Sam and I were taking swimming lessons at the YMCA pool when he lost his life.  Though it happened a long time ago, I still remember how devastated my family was.  We gathered together in the little living room of our ranch-style house, crying and hugging each other. Then suddenly, we heard an eerie wail rise up from the street outside, a sound that had nothing to do with our grief.  Firetrucks were roaming the neighborhood and blaring their sirens.  They were warning people to take shelter because a tornado had been sighted.


I walked out the front screen door to see the firetrucks passing by, and then noticed my grandfather standing in our yard watching the sky.  I stood by him for a while, when another man strolled over and asked Grandpa what he thought about the weather situation.  Grandpa just shook his head as if he couldn’t take one more piece of bad news that day.

Eventually, he responded to the man, telling him he thought the weather didn’t look good, the sky was too green and the air too still.

This was the first time I’d heard about one of the more significant warning signs of an impending tornado: the wind stops blowing.  Apparently, tornadoes create a low pressure vacuum, something commonly known as the calm before the storm.  We were all thankful when we heard on the radio that our area was given the “all clear” by the National Weather Service.

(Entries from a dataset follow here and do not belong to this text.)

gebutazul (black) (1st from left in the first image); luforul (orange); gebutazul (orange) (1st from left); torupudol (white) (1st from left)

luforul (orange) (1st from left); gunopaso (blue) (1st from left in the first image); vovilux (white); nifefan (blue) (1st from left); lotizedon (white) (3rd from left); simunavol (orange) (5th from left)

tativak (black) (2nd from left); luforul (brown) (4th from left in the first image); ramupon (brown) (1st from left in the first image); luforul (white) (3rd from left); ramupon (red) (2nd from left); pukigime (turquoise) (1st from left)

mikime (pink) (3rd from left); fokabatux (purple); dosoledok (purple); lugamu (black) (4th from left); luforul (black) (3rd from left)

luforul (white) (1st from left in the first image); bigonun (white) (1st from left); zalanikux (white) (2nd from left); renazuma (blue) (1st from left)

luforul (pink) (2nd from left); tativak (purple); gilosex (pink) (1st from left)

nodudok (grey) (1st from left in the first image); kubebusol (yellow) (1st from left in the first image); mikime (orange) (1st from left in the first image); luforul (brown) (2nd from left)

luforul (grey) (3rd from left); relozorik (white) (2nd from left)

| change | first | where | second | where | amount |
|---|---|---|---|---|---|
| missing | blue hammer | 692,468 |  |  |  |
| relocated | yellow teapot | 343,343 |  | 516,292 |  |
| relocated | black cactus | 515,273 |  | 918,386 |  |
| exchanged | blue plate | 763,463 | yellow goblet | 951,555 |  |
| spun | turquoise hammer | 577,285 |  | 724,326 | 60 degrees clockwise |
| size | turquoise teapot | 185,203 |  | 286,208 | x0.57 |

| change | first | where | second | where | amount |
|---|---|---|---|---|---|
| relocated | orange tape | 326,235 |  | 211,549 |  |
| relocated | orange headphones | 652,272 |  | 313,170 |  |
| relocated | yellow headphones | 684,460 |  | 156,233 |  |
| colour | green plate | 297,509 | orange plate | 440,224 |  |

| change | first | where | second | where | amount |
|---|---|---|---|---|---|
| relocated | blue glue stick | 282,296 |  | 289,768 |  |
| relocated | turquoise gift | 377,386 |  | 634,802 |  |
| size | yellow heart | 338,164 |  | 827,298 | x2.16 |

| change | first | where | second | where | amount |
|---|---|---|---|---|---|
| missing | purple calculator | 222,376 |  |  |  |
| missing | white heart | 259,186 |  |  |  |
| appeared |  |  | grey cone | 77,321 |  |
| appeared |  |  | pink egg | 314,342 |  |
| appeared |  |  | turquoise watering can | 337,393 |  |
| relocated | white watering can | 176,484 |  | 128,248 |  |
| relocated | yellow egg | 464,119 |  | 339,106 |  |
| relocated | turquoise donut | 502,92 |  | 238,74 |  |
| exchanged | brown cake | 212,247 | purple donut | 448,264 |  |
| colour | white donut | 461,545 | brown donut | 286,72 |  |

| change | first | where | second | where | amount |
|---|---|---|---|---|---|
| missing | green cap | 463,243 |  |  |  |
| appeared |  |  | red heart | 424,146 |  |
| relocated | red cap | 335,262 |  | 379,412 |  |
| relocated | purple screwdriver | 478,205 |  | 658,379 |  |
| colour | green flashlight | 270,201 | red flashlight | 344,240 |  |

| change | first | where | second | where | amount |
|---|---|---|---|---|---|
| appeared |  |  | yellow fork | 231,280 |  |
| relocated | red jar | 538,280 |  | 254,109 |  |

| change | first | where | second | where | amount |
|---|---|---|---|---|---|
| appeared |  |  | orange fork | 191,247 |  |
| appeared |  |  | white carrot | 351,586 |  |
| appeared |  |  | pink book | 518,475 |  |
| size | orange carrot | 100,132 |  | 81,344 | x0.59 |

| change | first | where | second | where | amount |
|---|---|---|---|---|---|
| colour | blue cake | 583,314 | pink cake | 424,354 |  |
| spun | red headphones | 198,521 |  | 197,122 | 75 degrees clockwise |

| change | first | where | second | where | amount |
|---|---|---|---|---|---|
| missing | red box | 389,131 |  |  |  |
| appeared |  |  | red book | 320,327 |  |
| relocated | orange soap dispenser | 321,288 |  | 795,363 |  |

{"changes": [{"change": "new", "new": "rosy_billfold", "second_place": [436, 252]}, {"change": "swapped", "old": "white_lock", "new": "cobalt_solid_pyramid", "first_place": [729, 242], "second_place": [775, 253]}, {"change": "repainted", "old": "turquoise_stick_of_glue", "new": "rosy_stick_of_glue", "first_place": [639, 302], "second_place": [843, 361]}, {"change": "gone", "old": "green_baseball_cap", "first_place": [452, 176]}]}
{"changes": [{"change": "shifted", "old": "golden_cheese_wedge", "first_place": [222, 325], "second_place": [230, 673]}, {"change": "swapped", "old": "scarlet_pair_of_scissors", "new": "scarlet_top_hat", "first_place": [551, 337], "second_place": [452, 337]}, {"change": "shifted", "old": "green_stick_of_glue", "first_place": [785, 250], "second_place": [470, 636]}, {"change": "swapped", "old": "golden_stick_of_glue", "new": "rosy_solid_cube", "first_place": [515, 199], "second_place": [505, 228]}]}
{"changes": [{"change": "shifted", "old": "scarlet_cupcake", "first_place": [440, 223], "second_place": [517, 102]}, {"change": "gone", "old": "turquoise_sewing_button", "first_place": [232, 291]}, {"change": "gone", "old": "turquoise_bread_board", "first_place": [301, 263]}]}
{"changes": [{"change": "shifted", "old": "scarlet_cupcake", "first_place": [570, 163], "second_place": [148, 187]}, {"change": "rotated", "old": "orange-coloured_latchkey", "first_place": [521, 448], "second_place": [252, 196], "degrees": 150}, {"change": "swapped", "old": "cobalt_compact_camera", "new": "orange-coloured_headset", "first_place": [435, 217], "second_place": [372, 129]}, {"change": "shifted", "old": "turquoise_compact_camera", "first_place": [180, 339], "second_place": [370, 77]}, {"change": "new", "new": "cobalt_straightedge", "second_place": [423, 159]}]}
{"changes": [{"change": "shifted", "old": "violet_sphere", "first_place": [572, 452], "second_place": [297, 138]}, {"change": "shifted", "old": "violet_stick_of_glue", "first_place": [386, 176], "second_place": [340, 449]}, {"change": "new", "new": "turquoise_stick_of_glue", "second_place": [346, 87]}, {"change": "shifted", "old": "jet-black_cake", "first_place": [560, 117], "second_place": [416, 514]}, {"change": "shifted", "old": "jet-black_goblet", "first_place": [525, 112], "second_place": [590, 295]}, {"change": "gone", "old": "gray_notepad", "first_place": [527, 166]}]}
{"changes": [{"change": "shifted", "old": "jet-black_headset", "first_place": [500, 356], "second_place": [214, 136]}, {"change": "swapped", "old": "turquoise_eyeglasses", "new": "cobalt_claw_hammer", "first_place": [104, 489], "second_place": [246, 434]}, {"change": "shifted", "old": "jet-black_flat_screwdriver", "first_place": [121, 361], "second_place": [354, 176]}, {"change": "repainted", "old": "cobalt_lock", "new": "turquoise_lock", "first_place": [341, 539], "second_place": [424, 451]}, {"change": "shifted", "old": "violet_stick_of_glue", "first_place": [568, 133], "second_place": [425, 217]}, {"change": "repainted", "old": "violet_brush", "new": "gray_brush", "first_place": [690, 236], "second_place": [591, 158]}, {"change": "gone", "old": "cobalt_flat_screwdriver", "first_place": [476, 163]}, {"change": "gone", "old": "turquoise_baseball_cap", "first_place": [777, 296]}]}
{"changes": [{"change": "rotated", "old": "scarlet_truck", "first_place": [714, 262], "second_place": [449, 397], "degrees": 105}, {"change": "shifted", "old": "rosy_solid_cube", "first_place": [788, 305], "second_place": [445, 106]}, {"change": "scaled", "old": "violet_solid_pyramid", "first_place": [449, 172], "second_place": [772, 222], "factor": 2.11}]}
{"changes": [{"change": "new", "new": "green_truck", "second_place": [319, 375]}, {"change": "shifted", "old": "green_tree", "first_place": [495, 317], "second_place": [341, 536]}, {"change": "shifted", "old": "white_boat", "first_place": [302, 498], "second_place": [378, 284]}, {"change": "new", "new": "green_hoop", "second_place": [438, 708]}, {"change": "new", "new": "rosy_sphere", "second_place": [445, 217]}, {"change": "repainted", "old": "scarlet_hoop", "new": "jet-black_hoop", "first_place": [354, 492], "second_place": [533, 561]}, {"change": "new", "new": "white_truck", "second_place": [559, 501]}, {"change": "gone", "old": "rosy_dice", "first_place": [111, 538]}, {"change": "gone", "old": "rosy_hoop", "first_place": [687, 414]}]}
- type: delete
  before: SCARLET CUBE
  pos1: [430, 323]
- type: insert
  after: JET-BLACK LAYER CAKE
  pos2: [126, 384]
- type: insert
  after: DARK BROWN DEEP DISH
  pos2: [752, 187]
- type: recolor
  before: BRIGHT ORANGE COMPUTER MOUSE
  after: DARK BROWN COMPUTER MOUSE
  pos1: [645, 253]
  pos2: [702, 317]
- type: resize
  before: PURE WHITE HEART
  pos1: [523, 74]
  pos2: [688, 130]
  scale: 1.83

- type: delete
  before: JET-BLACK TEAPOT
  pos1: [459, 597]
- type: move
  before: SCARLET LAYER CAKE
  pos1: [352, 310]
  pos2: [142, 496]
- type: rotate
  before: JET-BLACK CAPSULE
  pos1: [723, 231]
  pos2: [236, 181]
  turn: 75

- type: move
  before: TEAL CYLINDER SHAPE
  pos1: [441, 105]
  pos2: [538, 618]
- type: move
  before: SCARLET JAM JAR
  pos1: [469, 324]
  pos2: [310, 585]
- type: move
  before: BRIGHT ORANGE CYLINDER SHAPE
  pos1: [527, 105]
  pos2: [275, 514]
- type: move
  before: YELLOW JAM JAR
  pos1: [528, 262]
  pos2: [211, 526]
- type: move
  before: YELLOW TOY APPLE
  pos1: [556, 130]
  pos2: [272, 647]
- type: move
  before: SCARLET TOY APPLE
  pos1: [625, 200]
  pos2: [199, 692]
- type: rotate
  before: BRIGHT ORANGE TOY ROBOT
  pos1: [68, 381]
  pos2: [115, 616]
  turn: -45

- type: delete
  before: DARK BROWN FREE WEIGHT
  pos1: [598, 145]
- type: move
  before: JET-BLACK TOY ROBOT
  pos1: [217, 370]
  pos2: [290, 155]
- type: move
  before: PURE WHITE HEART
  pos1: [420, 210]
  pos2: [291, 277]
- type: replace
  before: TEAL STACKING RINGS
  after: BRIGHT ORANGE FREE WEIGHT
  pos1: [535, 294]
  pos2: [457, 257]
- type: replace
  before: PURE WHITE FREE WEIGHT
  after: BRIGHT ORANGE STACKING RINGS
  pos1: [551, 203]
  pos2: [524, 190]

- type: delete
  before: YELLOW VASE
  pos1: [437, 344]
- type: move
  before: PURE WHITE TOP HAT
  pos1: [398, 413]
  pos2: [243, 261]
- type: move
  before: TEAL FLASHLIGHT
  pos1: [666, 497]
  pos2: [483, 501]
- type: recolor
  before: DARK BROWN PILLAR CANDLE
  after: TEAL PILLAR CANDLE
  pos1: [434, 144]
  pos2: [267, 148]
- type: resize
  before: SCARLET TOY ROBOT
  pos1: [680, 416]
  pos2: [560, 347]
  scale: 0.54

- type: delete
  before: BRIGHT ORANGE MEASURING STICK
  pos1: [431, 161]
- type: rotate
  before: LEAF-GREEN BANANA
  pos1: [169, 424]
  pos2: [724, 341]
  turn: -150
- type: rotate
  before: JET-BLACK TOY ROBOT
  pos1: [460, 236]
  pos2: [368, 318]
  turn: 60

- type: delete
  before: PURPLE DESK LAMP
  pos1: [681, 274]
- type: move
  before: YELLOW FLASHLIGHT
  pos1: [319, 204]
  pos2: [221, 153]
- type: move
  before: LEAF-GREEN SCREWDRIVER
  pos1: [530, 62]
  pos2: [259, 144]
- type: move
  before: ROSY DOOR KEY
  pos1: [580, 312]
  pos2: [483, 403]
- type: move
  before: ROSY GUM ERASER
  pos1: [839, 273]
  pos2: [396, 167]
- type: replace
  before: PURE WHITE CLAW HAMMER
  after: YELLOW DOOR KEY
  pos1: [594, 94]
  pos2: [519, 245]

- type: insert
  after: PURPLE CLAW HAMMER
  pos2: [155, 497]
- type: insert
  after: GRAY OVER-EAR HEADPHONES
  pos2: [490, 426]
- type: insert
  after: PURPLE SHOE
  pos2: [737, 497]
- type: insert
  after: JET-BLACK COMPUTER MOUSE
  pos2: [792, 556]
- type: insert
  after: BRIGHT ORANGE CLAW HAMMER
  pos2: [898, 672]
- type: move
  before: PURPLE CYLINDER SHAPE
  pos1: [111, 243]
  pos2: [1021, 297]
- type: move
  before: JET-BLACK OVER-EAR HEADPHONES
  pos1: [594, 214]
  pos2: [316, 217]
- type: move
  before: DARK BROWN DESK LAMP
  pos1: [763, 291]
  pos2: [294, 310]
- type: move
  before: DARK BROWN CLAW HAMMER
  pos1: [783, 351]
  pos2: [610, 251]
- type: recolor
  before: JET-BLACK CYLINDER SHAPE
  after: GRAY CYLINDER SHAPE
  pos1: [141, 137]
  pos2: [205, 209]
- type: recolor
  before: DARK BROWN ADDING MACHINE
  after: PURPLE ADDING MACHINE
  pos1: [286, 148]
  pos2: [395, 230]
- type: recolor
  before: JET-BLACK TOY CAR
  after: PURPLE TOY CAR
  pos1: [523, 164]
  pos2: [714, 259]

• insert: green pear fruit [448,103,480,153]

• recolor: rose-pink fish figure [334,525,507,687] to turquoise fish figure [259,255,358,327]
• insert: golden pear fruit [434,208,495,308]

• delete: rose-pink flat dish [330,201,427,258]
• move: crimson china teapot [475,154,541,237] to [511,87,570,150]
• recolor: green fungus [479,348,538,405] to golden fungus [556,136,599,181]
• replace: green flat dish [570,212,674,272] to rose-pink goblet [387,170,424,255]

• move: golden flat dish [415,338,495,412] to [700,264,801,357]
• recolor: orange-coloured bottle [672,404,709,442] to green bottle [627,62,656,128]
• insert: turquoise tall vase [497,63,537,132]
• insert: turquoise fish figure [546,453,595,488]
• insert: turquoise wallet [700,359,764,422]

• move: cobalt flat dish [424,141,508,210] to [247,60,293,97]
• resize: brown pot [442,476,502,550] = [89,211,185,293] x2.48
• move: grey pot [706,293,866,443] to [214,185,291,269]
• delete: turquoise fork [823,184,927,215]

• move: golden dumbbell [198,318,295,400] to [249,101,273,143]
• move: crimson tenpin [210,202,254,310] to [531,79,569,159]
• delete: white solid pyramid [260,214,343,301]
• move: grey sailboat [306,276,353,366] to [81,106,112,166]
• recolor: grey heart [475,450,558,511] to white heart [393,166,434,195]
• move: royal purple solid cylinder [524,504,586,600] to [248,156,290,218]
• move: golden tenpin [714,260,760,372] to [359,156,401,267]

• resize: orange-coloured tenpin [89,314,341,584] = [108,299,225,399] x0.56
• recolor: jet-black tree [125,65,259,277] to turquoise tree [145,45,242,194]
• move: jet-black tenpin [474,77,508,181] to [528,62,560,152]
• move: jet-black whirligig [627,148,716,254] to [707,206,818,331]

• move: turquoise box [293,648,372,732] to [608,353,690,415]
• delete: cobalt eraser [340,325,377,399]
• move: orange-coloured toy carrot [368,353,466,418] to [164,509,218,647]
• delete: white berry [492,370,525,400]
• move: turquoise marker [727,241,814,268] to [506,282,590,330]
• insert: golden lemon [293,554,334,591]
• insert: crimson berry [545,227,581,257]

After I married an Idaho farmer and moved out west, I had to get used to the never-ceasing winds that scour these high desert plains.  I’d get nervous when the skies darkened and the wind turned into a full gale.  One year a storm came roaring through the canyon near us.  The wind shook our trailer so much, a favored print by the French artist Jean-Francois Millet, fell from the paneled wall, and cracked the frame.

That wind storm almost sent me to the corner of the room cowering in fear.

I’m still afraid of extreme wind events, though today for an entirely different reason.  I know derecho’s, tornado clusters, and increasing numbers of hurricanes are all signs of the climate changing.  Just because we’re dealing with a viral pandemic does not mean this particular problem has gone away.  But unlike a sudden tragic death, we can do something about climate change—and that gives me hope.